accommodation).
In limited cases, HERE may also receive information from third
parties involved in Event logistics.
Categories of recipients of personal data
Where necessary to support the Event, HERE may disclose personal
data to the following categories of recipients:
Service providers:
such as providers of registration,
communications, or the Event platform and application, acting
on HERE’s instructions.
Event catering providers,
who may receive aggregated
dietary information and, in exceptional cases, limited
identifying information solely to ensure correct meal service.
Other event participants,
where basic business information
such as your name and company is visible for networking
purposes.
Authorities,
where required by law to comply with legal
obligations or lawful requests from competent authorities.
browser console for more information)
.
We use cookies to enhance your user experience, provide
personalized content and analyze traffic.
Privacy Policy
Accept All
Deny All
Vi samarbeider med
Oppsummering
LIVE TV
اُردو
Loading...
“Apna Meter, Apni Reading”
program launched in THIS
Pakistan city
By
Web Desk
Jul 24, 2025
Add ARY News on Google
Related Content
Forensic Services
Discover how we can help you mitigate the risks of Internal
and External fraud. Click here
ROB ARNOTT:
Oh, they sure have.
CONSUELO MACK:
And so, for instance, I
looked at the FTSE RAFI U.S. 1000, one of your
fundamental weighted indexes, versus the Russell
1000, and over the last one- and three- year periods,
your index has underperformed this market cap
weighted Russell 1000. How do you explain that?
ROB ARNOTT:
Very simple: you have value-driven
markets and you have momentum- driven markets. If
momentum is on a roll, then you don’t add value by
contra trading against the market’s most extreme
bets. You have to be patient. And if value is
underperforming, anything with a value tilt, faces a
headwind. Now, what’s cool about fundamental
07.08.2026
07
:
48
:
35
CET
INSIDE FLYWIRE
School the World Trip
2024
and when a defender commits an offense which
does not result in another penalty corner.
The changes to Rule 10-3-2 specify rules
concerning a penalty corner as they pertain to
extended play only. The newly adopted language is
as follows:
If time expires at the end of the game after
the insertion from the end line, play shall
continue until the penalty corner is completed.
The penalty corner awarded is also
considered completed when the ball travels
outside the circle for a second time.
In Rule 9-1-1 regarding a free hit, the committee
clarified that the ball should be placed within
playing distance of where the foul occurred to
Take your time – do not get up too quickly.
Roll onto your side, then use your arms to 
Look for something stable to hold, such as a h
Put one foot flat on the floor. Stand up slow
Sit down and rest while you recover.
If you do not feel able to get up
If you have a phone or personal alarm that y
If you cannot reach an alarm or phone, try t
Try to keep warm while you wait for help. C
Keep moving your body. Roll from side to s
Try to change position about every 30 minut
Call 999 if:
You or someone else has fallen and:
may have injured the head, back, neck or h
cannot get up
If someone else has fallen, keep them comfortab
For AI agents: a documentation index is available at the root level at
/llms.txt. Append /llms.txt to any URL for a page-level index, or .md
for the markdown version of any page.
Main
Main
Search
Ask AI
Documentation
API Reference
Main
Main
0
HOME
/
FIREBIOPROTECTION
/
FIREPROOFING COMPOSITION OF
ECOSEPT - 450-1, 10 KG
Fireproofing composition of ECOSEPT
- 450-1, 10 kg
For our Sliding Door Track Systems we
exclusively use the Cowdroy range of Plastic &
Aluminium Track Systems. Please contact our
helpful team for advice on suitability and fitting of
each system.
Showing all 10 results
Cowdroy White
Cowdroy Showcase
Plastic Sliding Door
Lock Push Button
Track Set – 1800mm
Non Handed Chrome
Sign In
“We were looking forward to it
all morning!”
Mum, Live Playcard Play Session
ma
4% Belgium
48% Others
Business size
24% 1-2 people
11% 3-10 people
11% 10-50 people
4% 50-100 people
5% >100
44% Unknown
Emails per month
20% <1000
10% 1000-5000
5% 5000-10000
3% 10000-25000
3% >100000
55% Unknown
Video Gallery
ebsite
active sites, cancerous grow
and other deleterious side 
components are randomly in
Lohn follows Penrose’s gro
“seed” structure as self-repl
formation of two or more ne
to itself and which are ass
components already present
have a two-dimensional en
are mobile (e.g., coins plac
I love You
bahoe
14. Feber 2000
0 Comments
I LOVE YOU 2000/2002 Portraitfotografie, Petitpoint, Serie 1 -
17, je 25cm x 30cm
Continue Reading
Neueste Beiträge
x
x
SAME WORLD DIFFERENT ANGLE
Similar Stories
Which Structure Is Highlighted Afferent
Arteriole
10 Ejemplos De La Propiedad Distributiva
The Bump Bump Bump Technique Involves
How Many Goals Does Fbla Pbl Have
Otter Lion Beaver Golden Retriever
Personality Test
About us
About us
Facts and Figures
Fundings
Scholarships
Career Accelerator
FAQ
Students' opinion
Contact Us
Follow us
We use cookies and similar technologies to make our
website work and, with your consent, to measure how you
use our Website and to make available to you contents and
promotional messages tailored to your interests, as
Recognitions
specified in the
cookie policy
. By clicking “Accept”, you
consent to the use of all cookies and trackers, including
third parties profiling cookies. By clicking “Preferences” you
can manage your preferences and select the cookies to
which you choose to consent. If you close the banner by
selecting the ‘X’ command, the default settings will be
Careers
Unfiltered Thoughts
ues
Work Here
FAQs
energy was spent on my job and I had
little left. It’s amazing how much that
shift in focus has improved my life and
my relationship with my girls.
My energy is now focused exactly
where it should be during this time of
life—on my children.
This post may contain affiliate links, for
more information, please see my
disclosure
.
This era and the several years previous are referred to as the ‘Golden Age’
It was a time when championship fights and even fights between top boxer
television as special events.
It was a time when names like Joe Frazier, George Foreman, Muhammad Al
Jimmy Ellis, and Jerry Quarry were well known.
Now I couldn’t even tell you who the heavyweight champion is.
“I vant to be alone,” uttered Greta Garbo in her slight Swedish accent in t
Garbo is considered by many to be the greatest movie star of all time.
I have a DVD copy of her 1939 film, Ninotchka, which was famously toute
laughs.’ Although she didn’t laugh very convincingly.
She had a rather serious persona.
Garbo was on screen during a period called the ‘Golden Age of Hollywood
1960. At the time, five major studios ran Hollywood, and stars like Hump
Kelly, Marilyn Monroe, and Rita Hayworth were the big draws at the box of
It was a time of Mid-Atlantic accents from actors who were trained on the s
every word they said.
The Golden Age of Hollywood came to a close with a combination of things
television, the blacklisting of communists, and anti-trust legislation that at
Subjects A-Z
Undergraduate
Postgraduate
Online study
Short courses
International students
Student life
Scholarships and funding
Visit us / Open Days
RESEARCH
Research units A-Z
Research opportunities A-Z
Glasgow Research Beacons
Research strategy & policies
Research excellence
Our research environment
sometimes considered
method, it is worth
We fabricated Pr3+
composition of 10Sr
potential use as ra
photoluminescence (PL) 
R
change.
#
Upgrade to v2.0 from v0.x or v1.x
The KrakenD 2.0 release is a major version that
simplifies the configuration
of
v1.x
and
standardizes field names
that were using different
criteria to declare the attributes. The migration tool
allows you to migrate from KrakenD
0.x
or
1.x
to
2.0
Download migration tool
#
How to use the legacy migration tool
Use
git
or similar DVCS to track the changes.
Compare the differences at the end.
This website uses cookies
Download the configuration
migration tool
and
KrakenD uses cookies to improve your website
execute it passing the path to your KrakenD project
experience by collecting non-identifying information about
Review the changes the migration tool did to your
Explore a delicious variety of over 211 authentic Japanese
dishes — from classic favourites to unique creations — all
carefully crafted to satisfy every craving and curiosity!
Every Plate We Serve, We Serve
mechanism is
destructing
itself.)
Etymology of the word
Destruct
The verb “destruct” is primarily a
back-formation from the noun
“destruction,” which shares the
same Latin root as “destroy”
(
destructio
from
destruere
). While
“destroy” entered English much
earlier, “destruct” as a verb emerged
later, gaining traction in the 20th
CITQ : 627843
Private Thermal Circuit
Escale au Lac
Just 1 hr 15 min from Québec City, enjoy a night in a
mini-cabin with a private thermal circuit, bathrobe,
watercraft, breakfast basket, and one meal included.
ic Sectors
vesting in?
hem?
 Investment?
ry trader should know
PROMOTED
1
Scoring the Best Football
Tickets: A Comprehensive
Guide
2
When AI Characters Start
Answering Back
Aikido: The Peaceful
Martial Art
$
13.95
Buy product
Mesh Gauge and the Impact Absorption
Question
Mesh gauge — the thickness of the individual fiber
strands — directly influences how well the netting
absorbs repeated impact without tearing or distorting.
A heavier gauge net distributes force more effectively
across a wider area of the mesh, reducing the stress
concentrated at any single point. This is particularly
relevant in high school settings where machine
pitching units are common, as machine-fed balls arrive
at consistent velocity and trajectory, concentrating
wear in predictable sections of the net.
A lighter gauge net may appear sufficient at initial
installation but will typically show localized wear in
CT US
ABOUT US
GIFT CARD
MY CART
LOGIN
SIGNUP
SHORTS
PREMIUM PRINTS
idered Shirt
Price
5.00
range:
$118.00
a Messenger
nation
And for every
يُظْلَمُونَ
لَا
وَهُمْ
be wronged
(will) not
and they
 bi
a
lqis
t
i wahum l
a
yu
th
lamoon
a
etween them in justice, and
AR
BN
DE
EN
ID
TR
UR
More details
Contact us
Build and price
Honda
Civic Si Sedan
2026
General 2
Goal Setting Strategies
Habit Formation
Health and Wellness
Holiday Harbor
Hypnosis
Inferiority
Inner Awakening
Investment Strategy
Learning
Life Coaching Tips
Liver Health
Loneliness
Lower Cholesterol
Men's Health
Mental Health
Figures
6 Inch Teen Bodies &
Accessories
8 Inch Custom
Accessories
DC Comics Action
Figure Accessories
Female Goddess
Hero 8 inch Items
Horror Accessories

──────────────────────────────

WHAT THE EXERCISE ASKS:
Count the lines above that contain the string "Download", matching case exactly, and reply with the number alone.

ANSWER SPACE:
2